VORLIEGENDER TEXT:
☆ ☆ ☆ ☆ ☆

Der Lohn ist ein „Danke“

Dominique Verheugen und Elfriede Bergstedt helfen ehrenamtlich bei den Aachener Franziskanerinnen

Dominique Nachricht (c) Kathrin Albrecht
Dominique Nachricht
Datum:
Di. 25. Juli 2017
Von:
Kathrin Albrecht
Mehr als 40 Prozent der Deutschen über 14 Jahren engagieren sich ehrenamtlich. Das stellte der vierte Freiwilligensurvey der Bundesregierung 2016 fest.
Dominique Quadrat (c) Kathrin Albrecht
Dominique Quadrat

Auch im Bistum Aachen würden viele Bereiche des gesellschaftlichen Lebens ohne Ehrenamt nicht funktionieren, wie zum Beispiel in der Flüchtlingsarbeit oder in der Arbeit mit Menschen in Not. Zwei Frauen, die in der Franziska-Schervier-Stube in Aachen helfen, erzählen, warum sie das tun.

☆ ☆ ☆ ☆ ☆

AUFGABENMATERIAL:
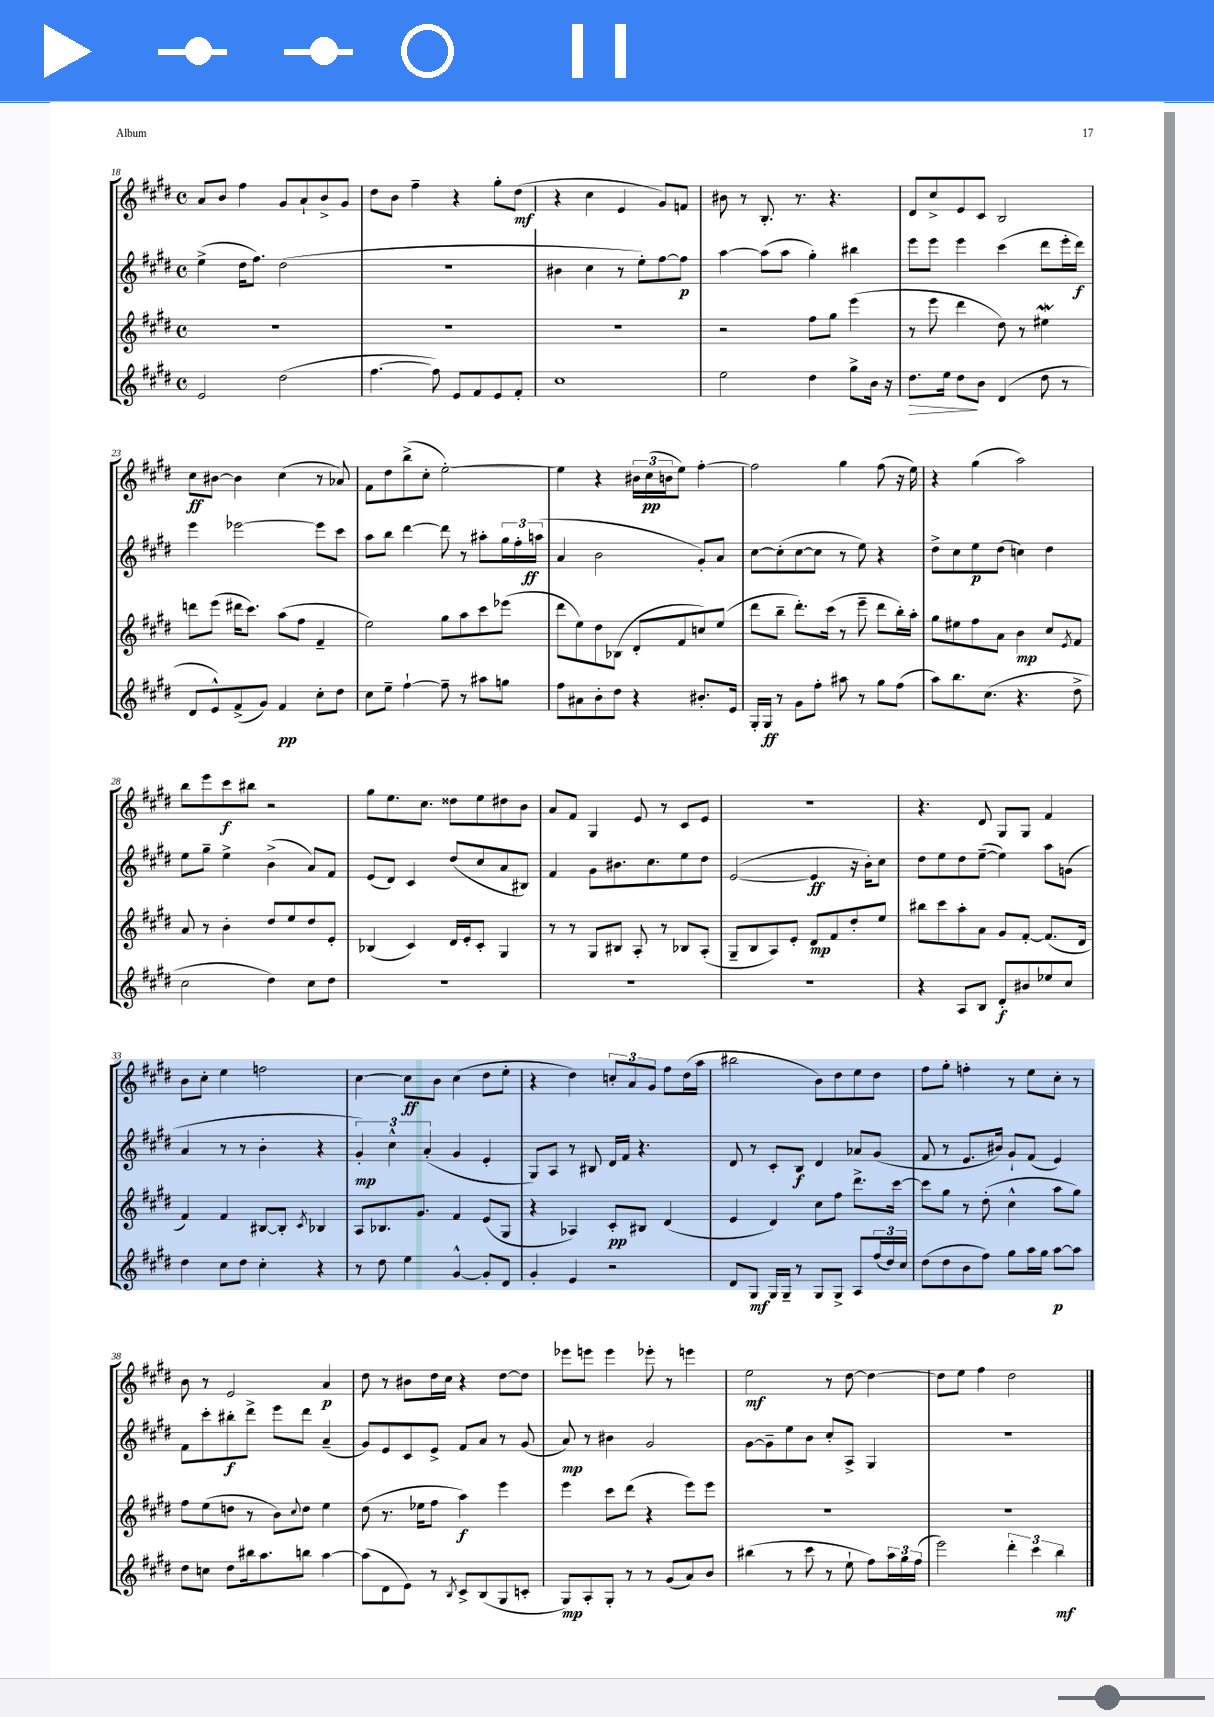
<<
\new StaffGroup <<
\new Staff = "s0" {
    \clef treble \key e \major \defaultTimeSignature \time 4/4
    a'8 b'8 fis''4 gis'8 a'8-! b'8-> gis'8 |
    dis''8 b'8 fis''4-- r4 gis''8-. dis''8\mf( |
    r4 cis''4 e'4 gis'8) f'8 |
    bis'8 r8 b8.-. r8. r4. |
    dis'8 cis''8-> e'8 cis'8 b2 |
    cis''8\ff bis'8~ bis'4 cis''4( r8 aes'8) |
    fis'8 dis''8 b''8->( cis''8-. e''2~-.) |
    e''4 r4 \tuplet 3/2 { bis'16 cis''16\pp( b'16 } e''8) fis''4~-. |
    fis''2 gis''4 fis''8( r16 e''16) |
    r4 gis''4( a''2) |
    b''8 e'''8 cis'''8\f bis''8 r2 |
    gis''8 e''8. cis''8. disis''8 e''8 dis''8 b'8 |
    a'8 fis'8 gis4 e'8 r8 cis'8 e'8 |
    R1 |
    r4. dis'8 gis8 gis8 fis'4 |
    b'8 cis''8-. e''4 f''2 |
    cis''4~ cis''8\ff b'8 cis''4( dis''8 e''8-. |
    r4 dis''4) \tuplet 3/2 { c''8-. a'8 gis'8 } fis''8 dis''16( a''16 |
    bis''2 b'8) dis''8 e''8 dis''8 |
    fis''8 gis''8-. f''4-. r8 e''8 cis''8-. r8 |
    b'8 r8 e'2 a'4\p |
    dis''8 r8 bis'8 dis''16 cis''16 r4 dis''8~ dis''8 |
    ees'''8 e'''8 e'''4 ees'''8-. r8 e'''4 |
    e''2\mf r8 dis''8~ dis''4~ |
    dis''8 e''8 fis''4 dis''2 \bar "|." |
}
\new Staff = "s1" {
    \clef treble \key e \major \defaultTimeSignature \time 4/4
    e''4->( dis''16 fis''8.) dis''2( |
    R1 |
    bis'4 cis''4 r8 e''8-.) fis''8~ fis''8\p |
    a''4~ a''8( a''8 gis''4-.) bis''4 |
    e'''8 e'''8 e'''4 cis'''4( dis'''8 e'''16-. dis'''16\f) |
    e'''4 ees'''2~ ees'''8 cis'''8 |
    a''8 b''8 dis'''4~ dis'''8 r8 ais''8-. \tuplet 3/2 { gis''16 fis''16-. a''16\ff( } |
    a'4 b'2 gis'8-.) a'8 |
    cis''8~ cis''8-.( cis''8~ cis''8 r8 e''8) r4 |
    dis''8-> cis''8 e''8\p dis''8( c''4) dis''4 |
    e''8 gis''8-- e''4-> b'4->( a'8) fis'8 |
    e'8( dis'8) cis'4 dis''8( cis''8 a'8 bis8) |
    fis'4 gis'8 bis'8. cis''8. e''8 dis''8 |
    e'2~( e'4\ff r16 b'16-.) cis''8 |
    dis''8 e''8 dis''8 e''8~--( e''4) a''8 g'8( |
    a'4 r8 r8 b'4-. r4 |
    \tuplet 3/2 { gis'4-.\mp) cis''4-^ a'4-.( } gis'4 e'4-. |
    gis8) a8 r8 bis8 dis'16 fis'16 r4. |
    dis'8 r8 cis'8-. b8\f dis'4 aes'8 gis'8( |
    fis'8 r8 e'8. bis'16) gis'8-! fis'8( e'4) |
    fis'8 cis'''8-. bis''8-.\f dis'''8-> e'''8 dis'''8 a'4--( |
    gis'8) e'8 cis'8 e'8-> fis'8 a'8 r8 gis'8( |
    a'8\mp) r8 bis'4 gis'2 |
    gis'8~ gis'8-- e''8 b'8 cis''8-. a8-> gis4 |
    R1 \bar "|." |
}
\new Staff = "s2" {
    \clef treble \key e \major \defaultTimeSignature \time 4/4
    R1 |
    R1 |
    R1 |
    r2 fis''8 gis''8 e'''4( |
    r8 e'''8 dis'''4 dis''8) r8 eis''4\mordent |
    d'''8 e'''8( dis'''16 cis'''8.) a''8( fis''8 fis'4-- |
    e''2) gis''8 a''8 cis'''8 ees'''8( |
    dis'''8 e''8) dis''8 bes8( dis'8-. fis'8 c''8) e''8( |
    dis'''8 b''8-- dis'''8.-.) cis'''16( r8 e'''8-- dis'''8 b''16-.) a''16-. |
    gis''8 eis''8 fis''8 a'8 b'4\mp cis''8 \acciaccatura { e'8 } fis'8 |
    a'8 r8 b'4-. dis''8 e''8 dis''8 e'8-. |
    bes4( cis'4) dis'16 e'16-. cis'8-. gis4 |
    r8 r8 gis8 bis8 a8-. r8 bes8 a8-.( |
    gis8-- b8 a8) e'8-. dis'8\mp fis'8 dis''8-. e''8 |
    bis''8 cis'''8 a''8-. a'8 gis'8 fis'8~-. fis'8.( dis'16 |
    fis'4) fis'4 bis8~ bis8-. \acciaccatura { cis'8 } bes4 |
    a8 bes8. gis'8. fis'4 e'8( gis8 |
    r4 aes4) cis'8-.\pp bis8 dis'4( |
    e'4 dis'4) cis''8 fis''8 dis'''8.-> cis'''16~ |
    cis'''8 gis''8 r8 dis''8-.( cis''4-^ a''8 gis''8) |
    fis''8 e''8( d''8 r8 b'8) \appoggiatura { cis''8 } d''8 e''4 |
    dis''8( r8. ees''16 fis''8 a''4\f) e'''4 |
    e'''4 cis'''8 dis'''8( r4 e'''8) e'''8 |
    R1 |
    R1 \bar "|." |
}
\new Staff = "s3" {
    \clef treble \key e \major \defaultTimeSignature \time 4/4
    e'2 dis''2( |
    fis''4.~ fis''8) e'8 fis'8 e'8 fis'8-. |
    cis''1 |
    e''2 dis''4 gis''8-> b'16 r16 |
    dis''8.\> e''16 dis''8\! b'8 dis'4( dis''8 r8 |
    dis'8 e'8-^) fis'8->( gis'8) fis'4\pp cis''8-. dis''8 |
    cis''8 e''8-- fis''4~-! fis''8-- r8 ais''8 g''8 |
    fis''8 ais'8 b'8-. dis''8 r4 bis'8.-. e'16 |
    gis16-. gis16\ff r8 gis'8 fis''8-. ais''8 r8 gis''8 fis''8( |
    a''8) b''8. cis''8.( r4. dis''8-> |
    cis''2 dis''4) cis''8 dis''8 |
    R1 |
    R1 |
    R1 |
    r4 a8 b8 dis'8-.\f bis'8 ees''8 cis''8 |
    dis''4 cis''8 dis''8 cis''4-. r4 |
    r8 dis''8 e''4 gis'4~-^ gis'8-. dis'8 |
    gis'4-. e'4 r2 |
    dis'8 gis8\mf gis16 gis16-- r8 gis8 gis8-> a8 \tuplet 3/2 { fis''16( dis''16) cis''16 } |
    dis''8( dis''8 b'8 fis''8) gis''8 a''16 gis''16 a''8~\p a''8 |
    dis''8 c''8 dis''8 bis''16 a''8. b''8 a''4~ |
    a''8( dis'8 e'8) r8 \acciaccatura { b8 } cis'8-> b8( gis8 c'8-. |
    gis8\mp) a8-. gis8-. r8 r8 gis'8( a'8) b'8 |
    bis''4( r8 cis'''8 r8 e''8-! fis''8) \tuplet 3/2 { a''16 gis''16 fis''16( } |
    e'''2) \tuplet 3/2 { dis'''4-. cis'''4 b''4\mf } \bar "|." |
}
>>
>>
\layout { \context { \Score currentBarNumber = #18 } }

☆ ☆ ☆ ☆ ☆

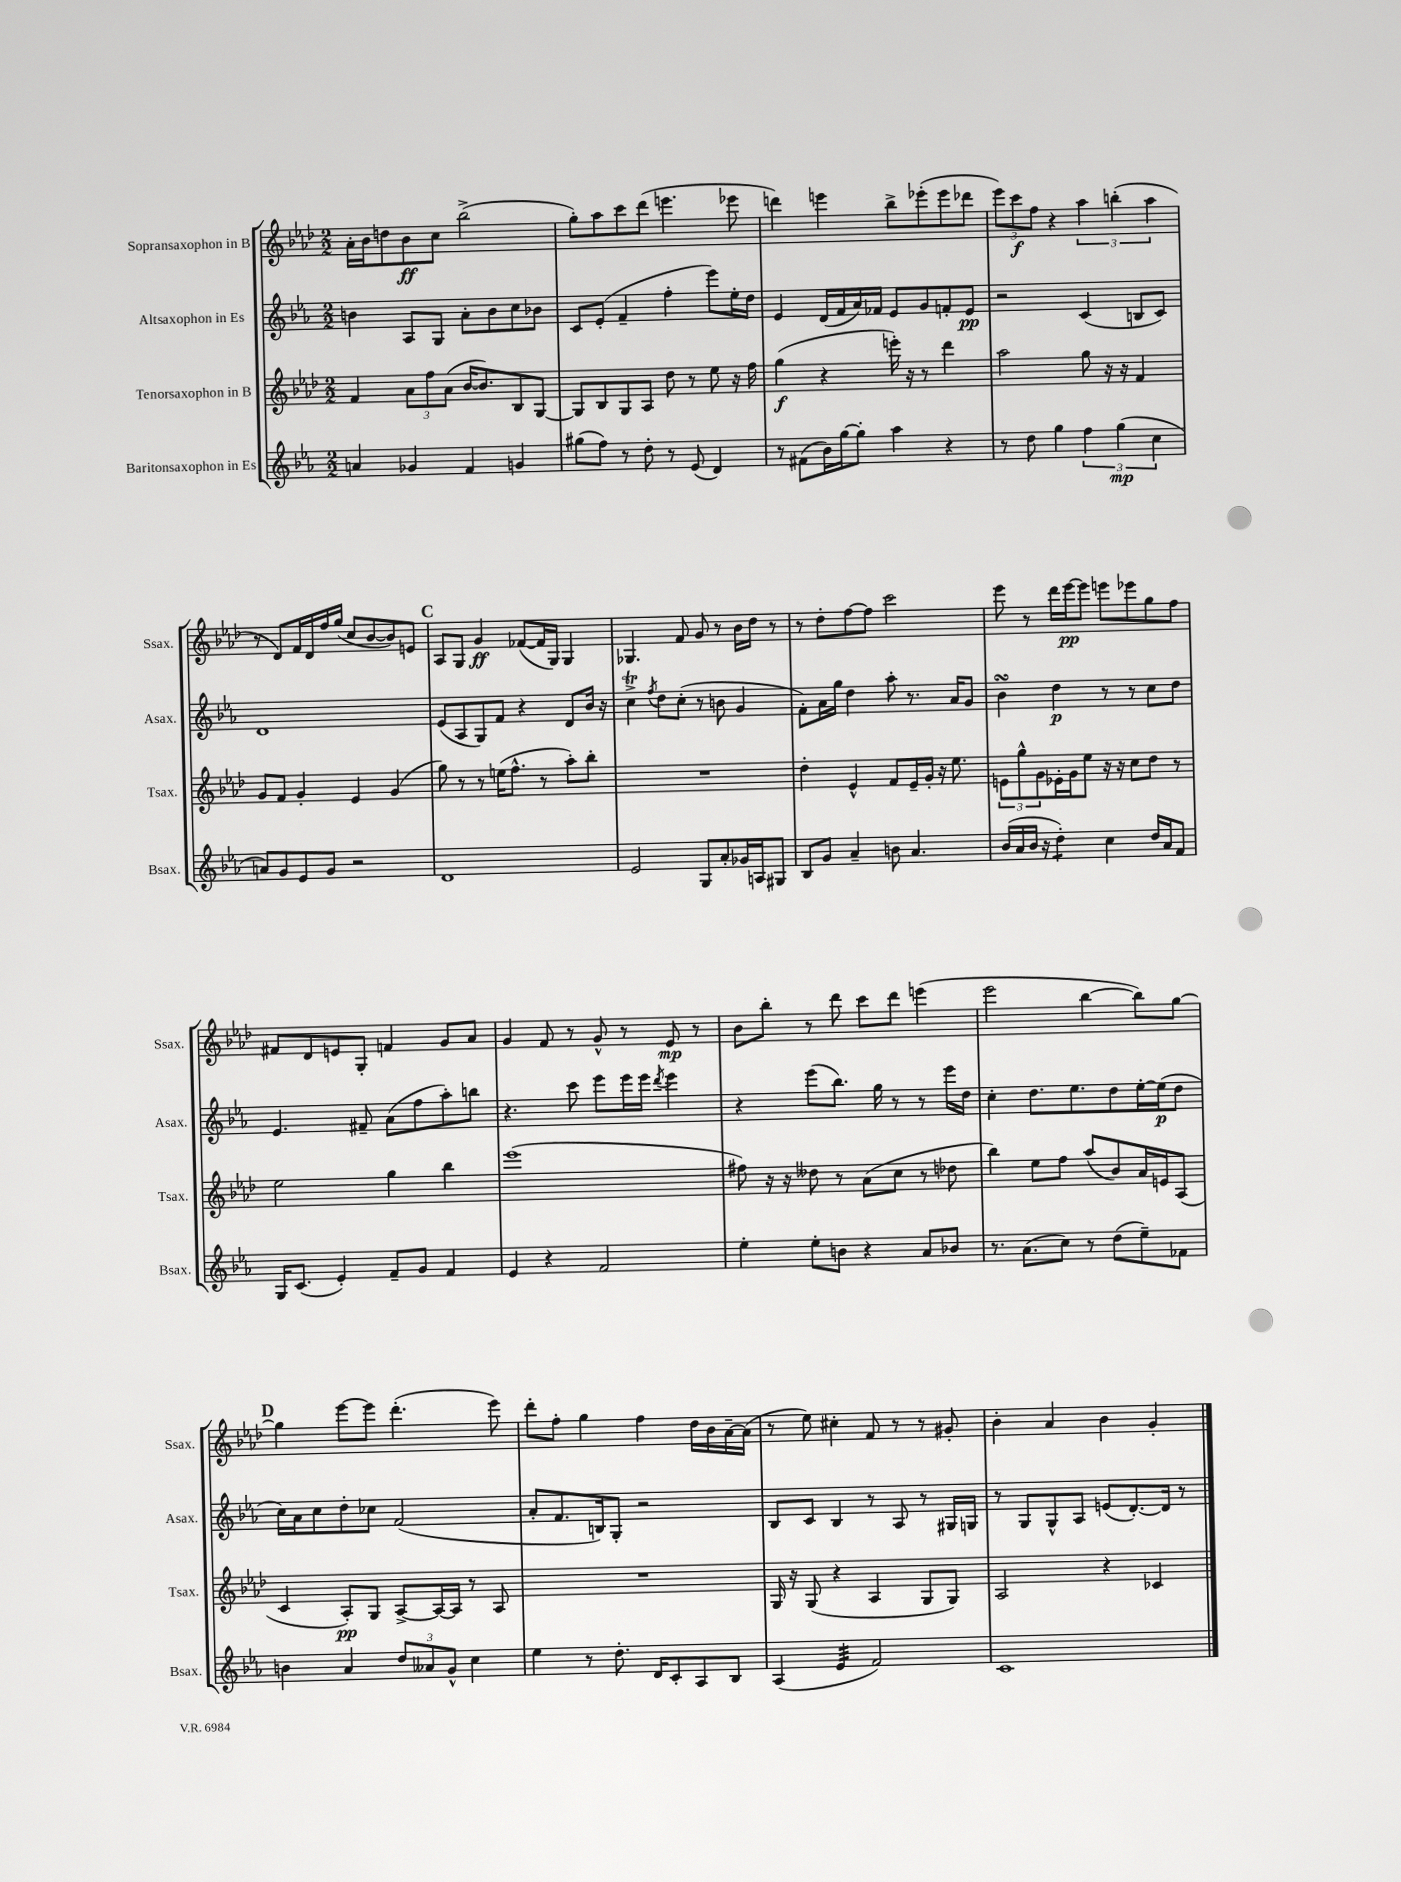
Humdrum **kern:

☆ ☆ ☆ ☆ ☆

ARBEITSANWEISUNGEN:
A: Schreiben Sie aus dem Artikel über das Ehrenamt alles von „Dominique Verheugen und“ bis hinunter zu „Bundesregierung 2016 fest.“ wortgetreu ab.
B: Wählen Sie aus den Einträgen jede Zeile aus, die die Zeichenfolge „acciaccatura“ enthält, und geben Sie diese Zeilen wieder. Dabei ist die Groß- und Kleinschreibung zu beachten.

VOLLSTÄNDIGE LÖSUNGEN:
A:
Dominique Verheugen und Elfriede Bergstedt helfen ehrenamtlich bei den Aachener Franziskanerinnen

Dominique Nachricht (c) Kathrin Albrecht
Dominique Nachricht
Datum:
Di. 25. Juli 2017
Von:
Kathrin Albrecht
Mehr als 40 Prozent der Deutschen über 14 Jahren engagieren sich ehrenamtlich. Das stellte der vierte Freiwilligensurvey der Bundesregierung 2016 fest.

B:
    gis''8 eis''8 fis''8 a'8 b'4\mp cis''8 \acciaccatura { e'8 } fis'8 |
    fis'4) fis'4 bis8~ bis8-. \acciaccatura { cis'8 } bes4 |
    a''8( dis'8 e'8) r8 \acciaccatura { b8 } cis'8-> b8( gis8 c'8-. |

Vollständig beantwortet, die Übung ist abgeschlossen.